Juris Doctor Candidate, 2016
Valparaiso University Law
In the context of U.S. immigration law, seekers of asylum or refugee status must demonstrate “persecution.”Persecution involves three essential elements: the petitioner must establish harm, that the harm was authorized by a foreign government, and that the harm stems from race, religion, nationality, political opinion, or membership of a particular social group.
Jonathan Castillo-Ibarra, a 24-year-old citizen of El Salvador, applied for a withholding of removal and protection under the United Nations Convention Against Torture based on his former membership of Mara Salvatrucha, better known as MS-13.
Castillo-Ibarra originally entered the United States with a relative when he was 12 years old. He was placed in immigration proceedings, and in 2005 he received a final order of removal after failing to depart voluntarily. Instead of heading back to El Salvador, however, Castillo-Ibarra remained in the U.S. and became a member of MS-13. He was found in Indiana in 2011 with 21 grams of cocaine on his person, and was subsequently removed back to El Salvador.

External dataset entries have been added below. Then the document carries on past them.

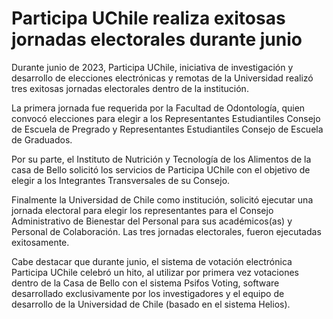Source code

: # Participa UChile realiza exitosas jornadas electorales durante junio

Durante junio de 2023, Participa UChile, iniciativa de investigación y desarrollo de elecciones electrónicas y remotas de la Universidad realizó tres exitosas jornadas electorales dentro de la institución. 

La primera jornada fue requerida por la Facultad de Odontología, quien convocó elecciones para elegir a los Representantes Estudiantiles Consejo de Escuela de Pregrado y Representantes Estudiantiles Consejo de Escuela de Graduados.

Por su parte, el Instituto de Nutrición y Tecnología de los Alimentos de la casa de Bello solicitó los servicios de Participa UChile con el objetivo de elegir a los Integrantes Transversales de su Consejo.

Finalmente la Universidad de Chile como institución, solicitó ejecutar una jornada electoral para elegir los representantes para el Consejo Administrativo de Bienestar del Personal para sus académicos(as) y Personal de Colaboración. Las tres jornadas electorales, fueron ejecutadas exitosamente.

Cabe destacar que durante junio, el sistema de votación electrónica Participa UChile celebró un hito, al utilizar por primera vez votaciones dentro de la Casa de Bello con el sistema Psifos Voting, software desarrollado exclusivamente por los investigadores y el equipo de desarrollo de la Universidad de Chile (basado en el sistema Helios).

Two months later he was found in Indiana again, and this time was arrested for possession of marijuana. This arrest led to Castillo-Ibarra’s previous cocaine charge being reinstated, and in December 2012 he was sentenced to 20 years imprisonment for dealing cocaine.
While in prison, the Department of Homeland Security contacted Castillo-Ibarra and notified him that he would be removed back to El Salvador pursuant to his 2005 order. Castillo-Ibarra, who had multiple tattoos indicating his membership in MS-13, stated that he was afraid to return to El Salvador because he had quit the gang and would likely be murdered in retaliation. His aunt had already been threatened and beaten, and Castillo-Ibarra himself had also been threatened. He stated that the police would likely not help him in El Salvador.
During an interview with an asylum officer, the officer concluded that Castillo-Ibarra did not have a reasonable fear of persecution or torture because no one had actually tried to harm him in El Salvador, and he couldn’t link possible gang retaliation with the government. Not only that, but an Immigration Judge also found that because Castillo-Ibarra had been convicted of a “particularly serious crime” (cocaine trafficking), he was not eligible to remain in the United States. The Board of Immigration Appeals agreed, and as a result Castillo-Ibarra filed a petition for deferral under the Convention Against Torture.
The Seventh Circuit Court of Appeals looked over Castillo-Ibarra’s petition, but eventually sided with the Immigration Judge and the Board of Immigration Appeals. As both previous agencies had noted, Castillo-Ibarra was barred from seeking a withholding of removal because he had already been convicted of a particularly serious crime.
Notwithstanding that determination, the Seventh Circuit also held that even if he had not been convicted, Castillo-Ibarra still would not be entitled to relief under the Convention Against Torture, because he had not shown that he more likely than not would experience severe pain and suffering authorized by the Salvadoran government. As a result, Castillo-Ibarra will be forced to return back to El Salvador, regardless of his previous convictions and former participation in MS-13.